→ O que fazer
• a. Responda com base no trecho sobre Chico Brito:
(i) Qual é o nome do irmão mencionado?
(ii) De onde pendia a mangueira de plástico do pior flagelo?
(iii) Segundo o que dizem, com que frequência Chico Brito batia na prole?
• b. Reescreva em forma de lista, mais curta, o parágrafo do trecho sobre Chico Brito que começa com "Chico Brito viveu não sei onde", mantendo os fatos principais.
• c. Dê continuidade ao trecho sobre Chico Brito a partir da última frase apresentada.

Chico Brito viveu não sei onde no Ceará. Ele deve ter sido um homem perverso, inclemente, rigoroso no cumprimento da lei. Quando eu era criança, a simples menção de seu nome me apavorava. Eu e meu irmão, Renato Jorge, éramos muito travessos; para nos disciplinar, papai e mamãe nos puniam com rigor, mas antes ameaçavam: “Agora os dois vão entrar na lei do Chico Brito”. Assim começavam as sessões de tortura, cada qual mais tenebrosa que a outra. Em nome do Chico Brito, apanhei de cinturão, fio elétrico e varinha de marmelo. O pior flagelo vinha com uma mangueira de plástico que pendia de um filtro de parede.
Dizem, não sei se verdade, que Chico Brito batia na prole todo dia, e se justificava com um argumento inconteste: “Eu espanco mesmo quando não sei dizer por quê; mas eles sabem a razão porque estão apanhando”.

→ Dados abaixo

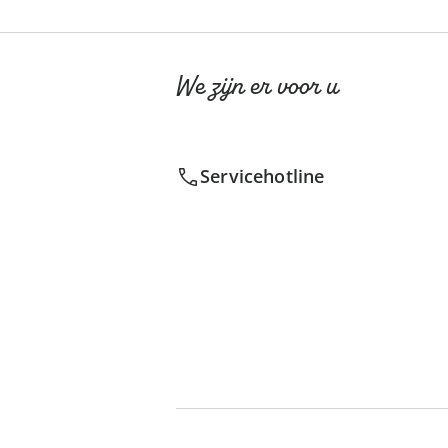
We zijn er voor u
Servicehotline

→ Respostas
• a.
(i) Renato Jorge.
(ii) De um filtro de parede.
(iii) Todo dia.

• b.
- Chico Brito viveu em algum lugar do Ceará e devia ser um homem perverso, inclemente e rigoroso no cumprimento da lei.
- Na infância, a simples menção ao nome dele me apavorava.
- Eu e meu irmão, Renato Jorge, éramos muito travessos, e papai e mamãe nos puniam com rigor.
- Antes de cada punição, eles ameaçavam: "Agora os dois vão entrar na lei do Chico Brito".
- Em nome dele, apanhei de cinturão, fio elétrico e varinha de marmelo.
- O pior castigo vinha de uma mangueira de plástico pendurada num filtro de parede.

• c.
Cruel, mas verdadeiro. Horrível, mas inegável. Meninos, adolescentes, jovens, sempre têm culpa no cartório. Hoje, depois que completei cinqüenta anos, descobri que adultos também são indesculpáveis.
Aprendi também que a lógica do Chico Brito serve de fuzil nas mãos dos religiosos. Já cansei de ouvir sacerdotes afirmarem: “Vocês são pecadores e devem se arrepender caso queiram ser poupados da ira de Deus e das maldições do diabo”. Sem medo de errar alguns apontam o dedo e arriscam uma condenaçãozinha extra: “Logo, logo, seus pecados lhe alcançarão; submeta-se ou se prepare para a maldição que vem sobre a casa, filhos e empresa dos desobedientes”.
Será mesmo que a mensagem de Jesus de Nazaré precisa de ambientes carregados de culpa? A mensagem cristã se confunde mesmo com a visão mórbida e pessimista da condição humana, que se disseminou na Idade Média? Não há como anunciar Jesus sem esse pessimismo antropológico que descreve a história humana como indigna, infeliz e caída?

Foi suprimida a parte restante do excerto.